• Work to be completed
Consider each line of the material below and note whether it holds "authorship". State how many do, and nothing else.

--- Records shown ---

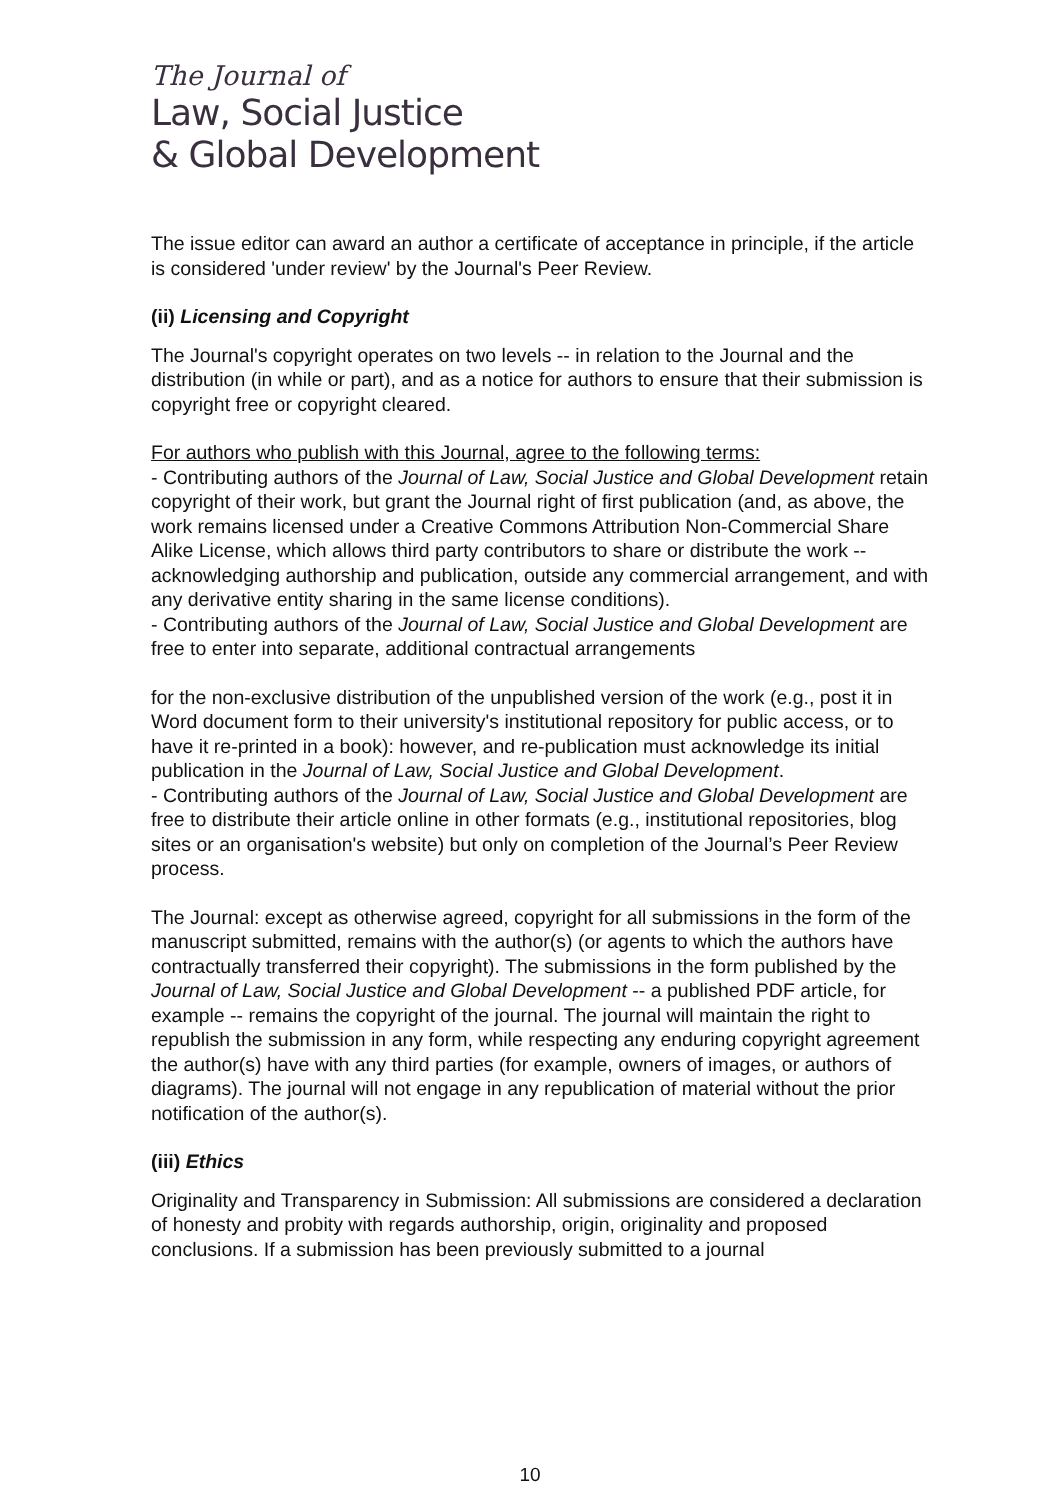The Journal of
Law, Social Justice
& Global Development
The issue editor can award an author a certificate of acceptance in principle, if the article is considered 'under review' by the Journal's Peer Review.
(ii) Licensing and Copyright
The Journal's copyright operates on two levels -- in relation to the Journal and the distribution (in while or part), and as a notice for authors to ensure that their submission is copyright free or copyright cleared.
For authors who publish with this Journal, agree to the following terms:
- Contributing authors of the Journal of Law, Social Justice and Global Development retain copyright of their work, but grant the Journal right of first publication (and, as above, the work remains licensed under a Creative Commons Attribution Non-Commercial Share Alike License, which allows third party contributors to share or distribute the work -- acknowledging authorship and publication, outside any commercial arrangement, and with any derivative entity sharing in the same license conditions).
- Contributing authors of the Journal of Law, Social Justice and Global Development are free to enter into separate, additional contractual arrangements
for the non-exclusive distribution of the unpublished version of the work (e.g., post it in Word document form to their university's institutional repository for public access, or to have it re-printed in a book): however, and re-publication must acknowledge its initial publication in the Journal of Law, Social Justice and Global Development.
- Contributing authors of the Journal of Law, Social Justice and Global Development are free to distribute their article online in other formats (e.g., institutional repositories, blog sites or an organisation's website) but only on completion of the Journal’s Peer Review process.
The Journal: except as otherwise agreed, copyright for all submissions in the form of the manuscript submitted, remains with the author(s) (or agents to which the authors have contractually transferred their copyright). The submissions in the form published by the Journal of Law, Social Justice and Global Development -- a published PDF article, for example -- remains the copyright of the journal. The journal will maintain the right to republish the submission in any form, while respecting any enduring copyright agreement the author(s) have with any third parties (for example, owners of images, or authors of diagrams). The journal will not engage in any republication of material without the prior notification of the author(s).
(iii) Ethics
Originality and Transparency in Submission: All submissions are considered a declaration of honesty and probity with regards authorship, origin, originality and proposed conclusions. If a submission has been previously submitted to a journal
10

---

• Written response
2